■ PROBLEM DETAILS: Once you find the line with "41: (75, 69)" in the data that follows, repeat it and every line after it exactly, through the line with "57: (56, 75)".

•••

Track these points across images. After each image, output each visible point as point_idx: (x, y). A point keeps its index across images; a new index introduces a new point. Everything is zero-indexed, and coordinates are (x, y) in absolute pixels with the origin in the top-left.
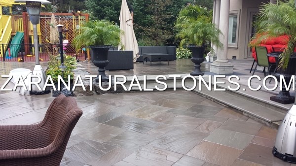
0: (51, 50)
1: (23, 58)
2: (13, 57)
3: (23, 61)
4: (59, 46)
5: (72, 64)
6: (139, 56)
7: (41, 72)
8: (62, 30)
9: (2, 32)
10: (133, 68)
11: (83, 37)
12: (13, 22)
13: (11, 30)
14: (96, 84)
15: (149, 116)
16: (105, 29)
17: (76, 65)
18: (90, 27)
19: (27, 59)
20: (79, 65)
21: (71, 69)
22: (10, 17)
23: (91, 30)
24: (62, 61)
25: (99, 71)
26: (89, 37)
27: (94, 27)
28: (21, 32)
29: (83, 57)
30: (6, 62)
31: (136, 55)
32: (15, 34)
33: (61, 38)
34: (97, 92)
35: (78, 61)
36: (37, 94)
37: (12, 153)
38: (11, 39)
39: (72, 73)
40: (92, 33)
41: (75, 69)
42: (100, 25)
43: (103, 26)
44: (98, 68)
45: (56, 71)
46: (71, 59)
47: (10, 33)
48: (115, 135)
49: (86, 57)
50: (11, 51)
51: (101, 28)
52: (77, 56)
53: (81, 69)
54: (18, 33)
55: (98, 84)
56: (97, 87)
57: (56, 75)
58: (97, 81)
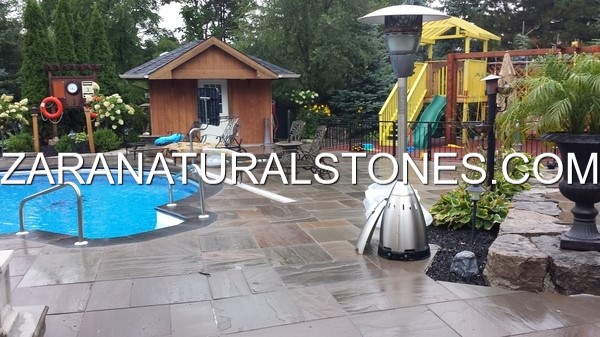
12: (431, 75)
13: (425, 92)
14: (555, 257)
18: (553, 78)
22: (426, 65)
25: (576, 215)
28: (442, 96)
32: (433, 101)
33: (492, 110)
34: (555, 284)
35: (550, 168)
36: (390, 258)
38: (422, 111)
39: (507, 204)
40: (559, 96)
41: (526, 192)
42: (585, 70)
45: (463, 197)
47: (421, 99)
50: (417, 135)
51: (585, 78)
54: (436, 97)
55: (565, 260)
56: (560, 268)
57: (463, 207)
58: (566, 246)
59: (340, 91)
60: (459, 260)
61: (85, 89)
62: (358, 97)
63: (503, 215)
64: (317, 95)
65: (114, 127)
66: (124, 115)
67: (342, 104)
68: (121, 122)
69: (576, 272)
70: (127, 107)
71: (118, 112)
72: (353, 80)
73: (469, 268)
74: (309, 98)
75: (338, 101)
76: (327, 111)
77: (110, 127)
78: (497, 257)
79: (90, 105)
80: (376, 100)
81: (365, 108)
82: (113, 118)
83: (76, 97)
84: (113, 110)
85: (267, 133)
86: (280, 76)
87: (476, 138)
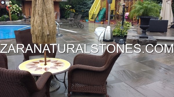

•••

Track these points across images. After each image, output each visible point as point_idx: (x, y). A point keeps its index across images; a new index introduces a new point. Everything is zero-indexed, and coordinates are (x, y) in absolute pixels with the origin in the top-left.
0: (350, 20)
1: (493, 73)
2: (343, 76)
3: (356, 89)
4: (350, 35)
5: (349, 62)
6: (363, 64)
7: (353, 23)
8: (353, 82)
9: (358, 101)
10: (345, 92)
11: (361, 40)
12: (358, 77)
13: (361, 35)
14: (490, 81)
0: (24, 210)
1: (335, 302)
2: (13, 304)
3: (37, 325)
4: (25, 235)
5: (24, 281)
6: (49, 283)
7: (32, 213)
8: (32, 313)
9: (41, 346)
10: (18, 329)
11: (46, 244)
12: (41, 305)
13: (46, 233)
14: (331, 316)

•••

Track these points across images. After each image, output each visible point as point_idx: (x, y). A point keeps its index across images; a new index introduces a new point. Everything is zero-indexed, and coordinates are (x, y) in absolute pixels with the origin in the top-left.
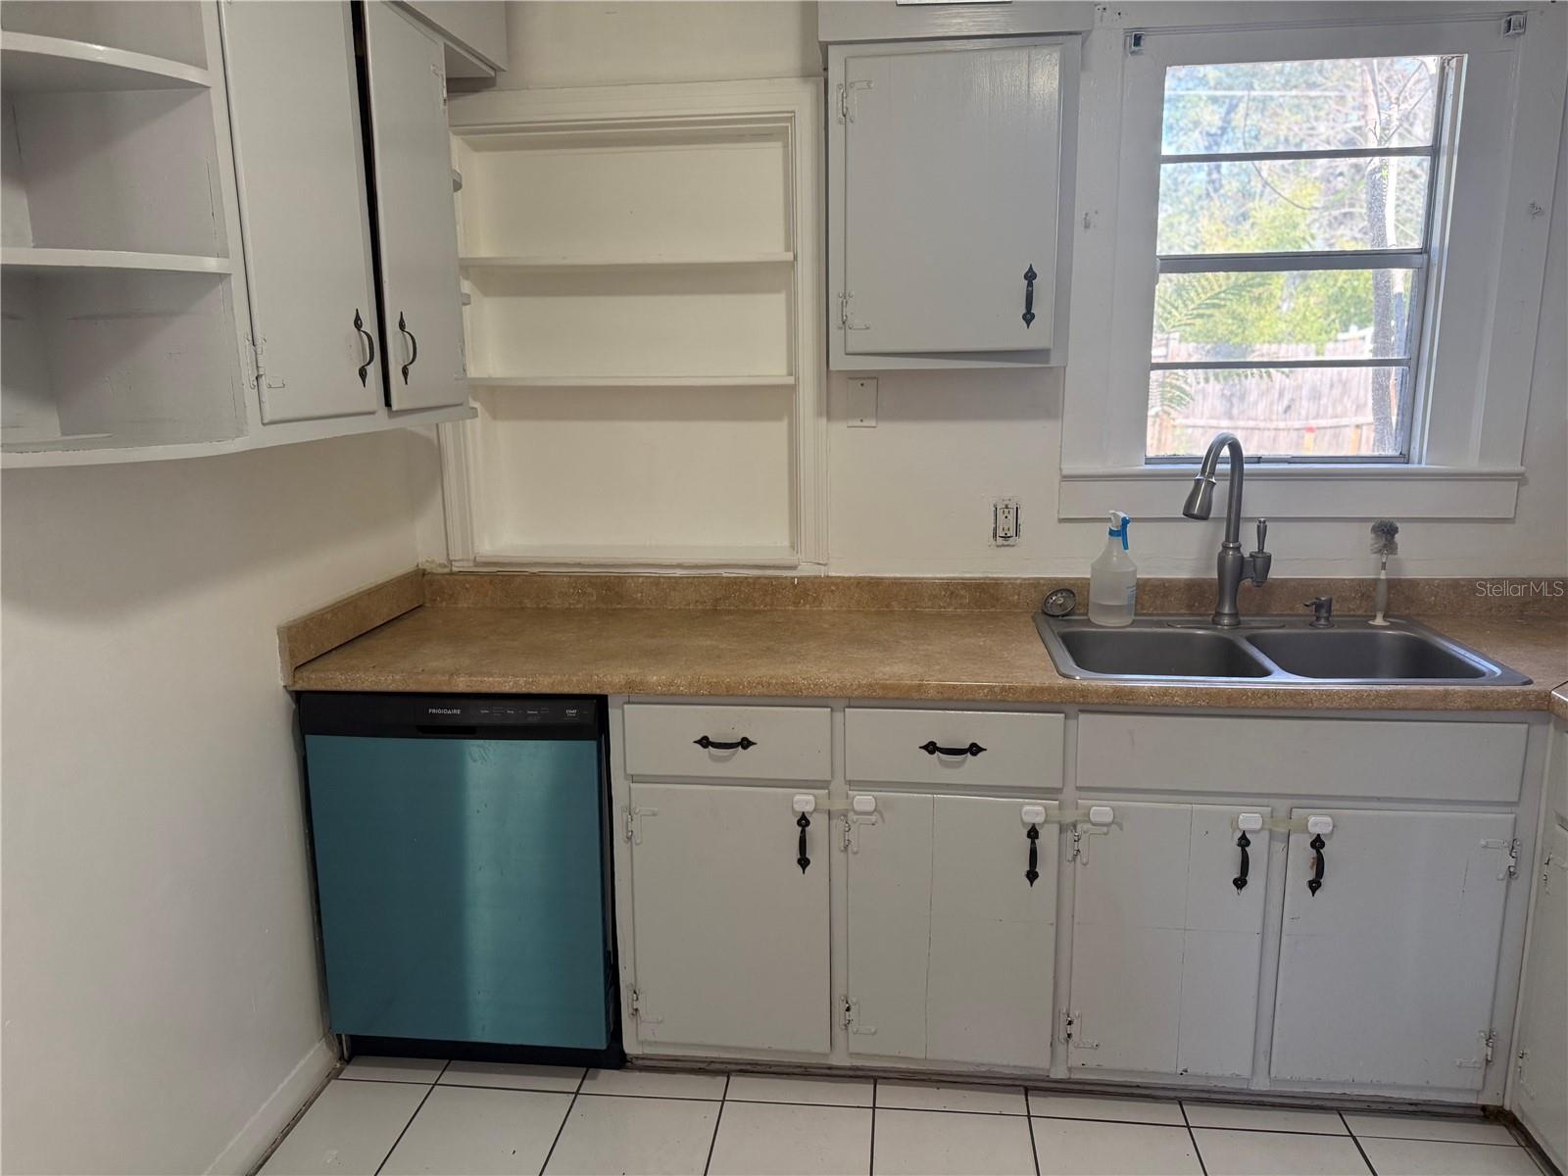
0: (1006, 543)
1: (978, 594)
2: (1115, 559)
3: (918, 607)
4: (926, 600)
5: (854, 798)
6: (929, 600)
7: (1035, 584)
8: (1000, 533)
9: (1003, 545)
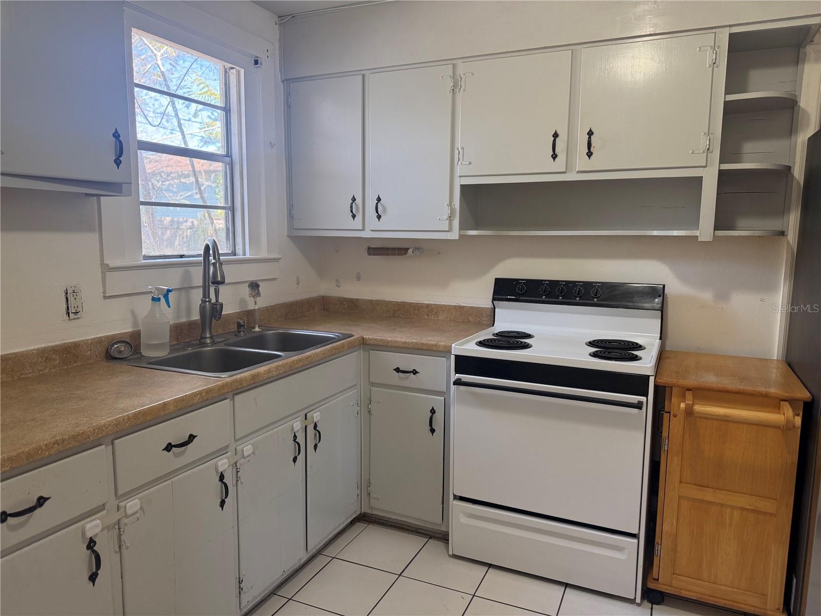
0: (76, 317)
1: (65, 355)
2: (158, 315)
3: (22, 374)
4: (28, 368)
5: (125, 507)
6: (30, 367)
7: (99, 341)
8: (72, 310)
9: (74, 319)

•••

■ WRITTEN SOLUTION:
41: (75, 69)
42: (100, 25)
43: (103, 26)
44: (98, 68)
45: (56, 71)
46: (71, 59)
47: (10, 33)
48: (115, 135)
49: (86, 57)
50: (11, 51)
51: (101, 28)
52: (77, 56)
53: (81, 69)
54: (18, 33)
55: (98, 84)
56: (97, 87)
57: (56, 75)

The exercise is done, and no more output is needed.